PROVIDED ENTRIES Block Start
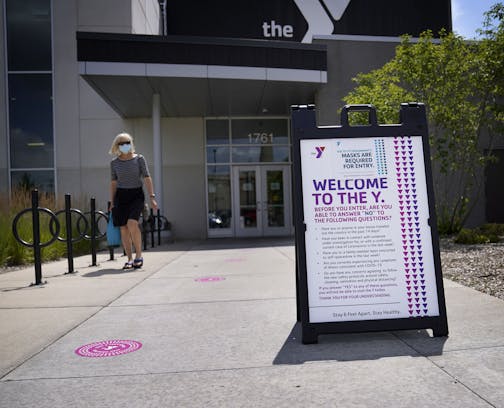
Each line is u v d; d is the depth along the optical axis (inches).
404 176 132.7
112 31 621.9
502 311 149.6
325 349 120.3
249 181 688.4
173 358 116.8
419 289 128.7
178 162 670.5
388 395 90.3
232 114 677.9
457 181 590.2
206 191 674.8
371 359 111.2
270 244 490.0
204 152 676.7
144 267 300.8
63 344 130.6
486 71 392.8
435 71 404.5
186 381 101.3
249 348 122.8
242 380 100.9
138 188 286.0
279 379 100.7
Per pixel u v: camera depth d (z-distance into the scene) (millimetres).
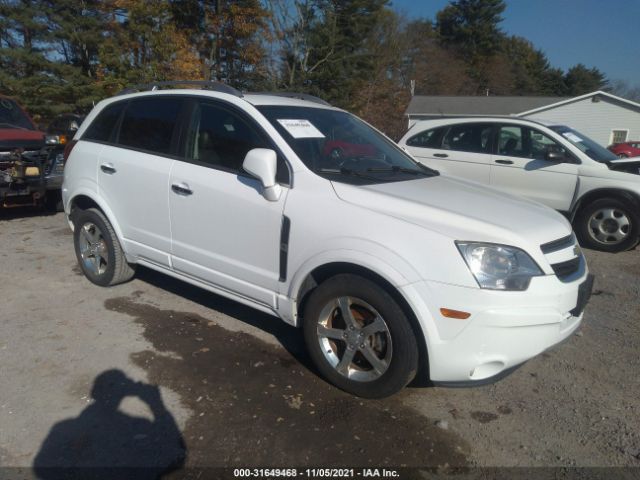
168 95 4305
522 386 3602
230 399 3287
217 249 3828
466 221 3000
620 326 4648
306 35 29469
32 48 26688
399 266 2938
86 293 4891
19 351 3789
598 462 2863
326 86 30891
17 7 25953
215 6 28688
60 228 7344
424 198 3289
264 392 3373
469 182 4113
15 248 6293
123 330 4168
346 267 3221
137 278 5320
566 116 36000
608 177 6875
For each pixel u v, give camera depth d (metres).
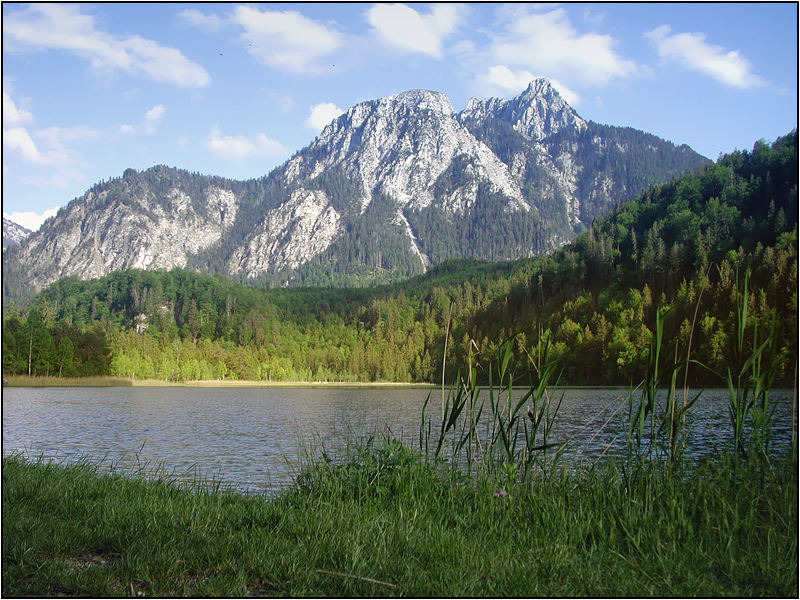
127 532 7.70
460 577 6.54
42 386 125.44
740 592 6.40
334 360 189.00
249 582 6.54
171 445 30.58
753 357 9.11
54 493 9.67
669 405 10.01
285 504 9.73
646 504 8.74
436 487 10.14
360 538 7.60
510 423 10.66
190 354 173.00
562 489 9.69
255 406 69.94
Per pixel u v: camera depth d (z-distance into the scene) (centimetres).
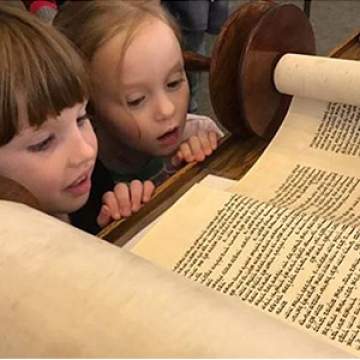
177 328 25
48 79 53
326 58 57
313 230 43
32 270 28
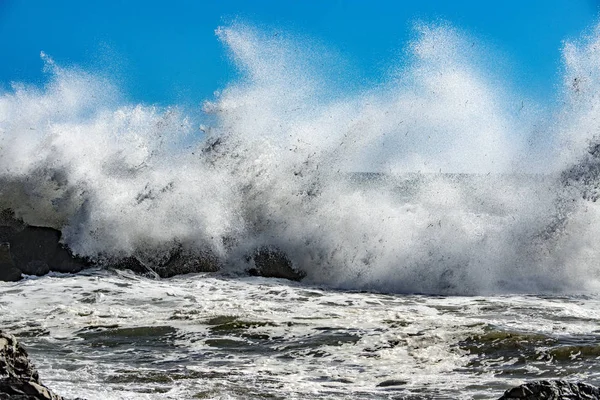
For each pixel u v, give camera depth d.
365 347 33.81
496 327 36.38
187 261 55.69
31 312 41.78
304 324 38.22
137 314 41.19
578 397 21.77
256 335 36.34
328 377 29.36
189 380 28.61
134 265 55.38
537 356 31.77
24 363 23.44
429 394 26.67
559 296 48.31
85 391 26.38
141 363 31.86
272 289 49.97
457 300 46.66
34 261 53.91
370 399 25.95
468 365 31.06
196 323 38.78
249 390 27.05
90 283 49.78
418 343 34.16
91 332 37.38
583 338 34.22
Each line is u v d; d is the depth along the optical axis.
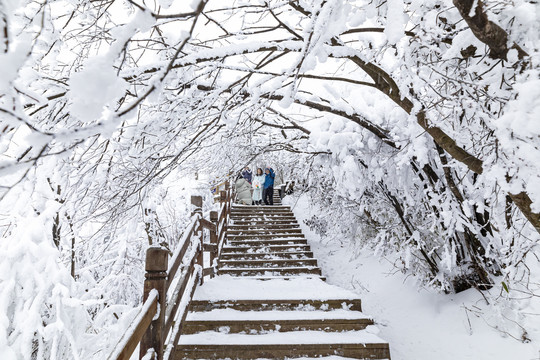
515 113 1.58
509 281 3.26
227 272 6.43
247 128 3.78
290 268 6.49
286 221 9.55
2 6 0.72
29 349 2.67
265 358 3.34
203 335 3.61
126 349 1.75
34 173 2.75
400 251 5.07
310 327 3.72
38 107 2.23
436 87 2.89
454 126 2.85
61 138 0.80
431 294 4.73
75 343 2.85
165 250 2.44
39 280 2.82
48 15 2.17
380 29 2.50
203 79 3.05
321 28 1.76
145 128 2.84
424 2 2.24
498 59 2.12
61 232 3.71
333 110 3.66
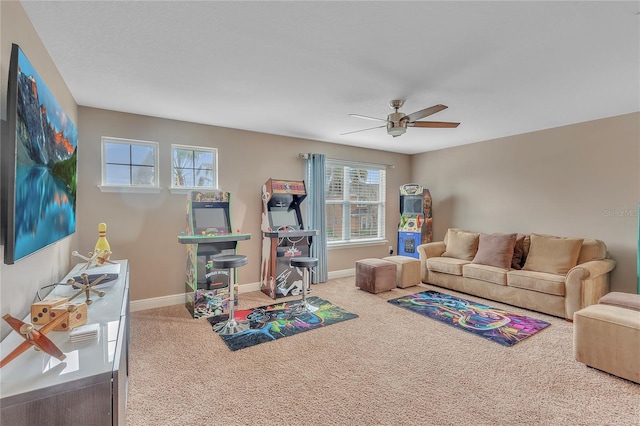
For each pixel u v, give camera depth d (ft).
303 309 12.03
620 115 12.03
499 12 5.63
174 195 12.59
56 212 6.38
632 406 6.31
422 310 12.05
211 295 11.48
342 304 12.79
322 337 9.56
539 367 7.83
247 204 14.48
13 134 4.10
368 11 5.61
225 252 11.96
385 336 9.66
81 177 10.75
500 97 10.09
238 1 5.32
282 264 13.83
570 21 5.90
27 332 3.33
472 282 13.93
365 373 7.52
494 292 13.14
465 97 10.09
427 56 7.34
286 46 6.89
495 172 16.22
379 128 14.12
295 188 14.20
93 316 4.78
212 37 6.50
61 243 7.82
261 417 5.93
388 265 14.71
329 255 17.40
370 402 6.40
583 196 13.07
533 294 11.93
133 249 11.76
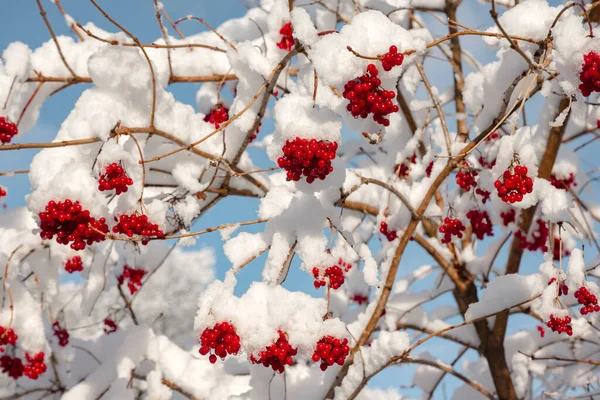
PROVIDED ENTRIES Block End
▶ _PROBLEM DESCRIPTION_: Take the lines above starting at the one containing "230 399 3287" and ending at the one containing "322 337 9.56", and print them again exactly, without pictures.

▶ _WRITTEN ANSWER_:
230 399 3287
217 249 3828
466 221 3000
620 326 4648
306 35 29469
32 48 26688
399 266 2938
86 293 4891
19 351 3789
598 462 2863
326 86 30891
17 7 25953
215 6 28688
60 228 7344
424 198 3289
264 392 3373
469 182 4113
15 248 6293
123 330 4168
346 267 3221
137 278 5320
566 116 36000
608 177 6875
For each pixel u v, give camera depth d (metres).
127 532 7.70
460 577 6.54
42 386 125.44
740 592 6.40
334 360 189.00
249 582 6.54
171 445 30.58
753 357 9.11
54 493 9.67
669 405 10.01
285 504 9.73
646 504 8.74
436 487 10.14
360 538 7.60
510 423 10.66
190 354 173.00
562 489 9.69
255 406 69.94
Per pixel u v: camera depth d (z-distance into the scene) (centimetres).
177 328 25
48 79 53
326 58 57
313 230 43
32 270 28
For each pixel u v, give camera depth d.
365 347 33.81
496 327 36.38
187 261 55.69
31 312 41.78
304 324 38.22
137 314 41.19
578 397 21.77
256 335 36.34
328 377 29.36
189 380 28.61
134 265 55.38
537 356 31.77
24 363 23.44
429 394 26.67
559 296 48.31
85 391 26.38
141 363 31.86
272 289 49.97
457 300 46.66
34 261 53.91
370 399 25.95
468 365 31.06
196 323 38.78
249 390 27.05
90 283 49.78
418 343 34.16
91 332 37.38
583 338 34.22
Each line is u v d; d is the depth along the optical axis.
515 113 1.58
509 281 3.26
227 272 6.43
247 128 3.78
290 268 6.49
286 221 9.55
2 6 0.72
29 349 2.67
265 358 3.34
203 335 3.61
126 349 1.75
34 173 2.75
400 251 5.07
310 327 3.72
38 107 2.23
436 87 2.89
454 126 2.85
61 138 0.80
431 294 4.73
75 343 2.85
165 250 2.44
39 280 2.82
48 15 2.17
380 29 2.50
203 79 3.05
321 28 1.76
145 128 2.84
424 2 2.24
498 59 2.12
61 232 3.71
333 110 3.66
For each pixel u v, give camera depth d (ft).
303 309 12.03
620 115 12.03
499 12 5.63
174 195 12.59
56 212 6.38
632 406 6.31
422 310 12.05
211 295 11.48
342 304 12.79
322 337 9.56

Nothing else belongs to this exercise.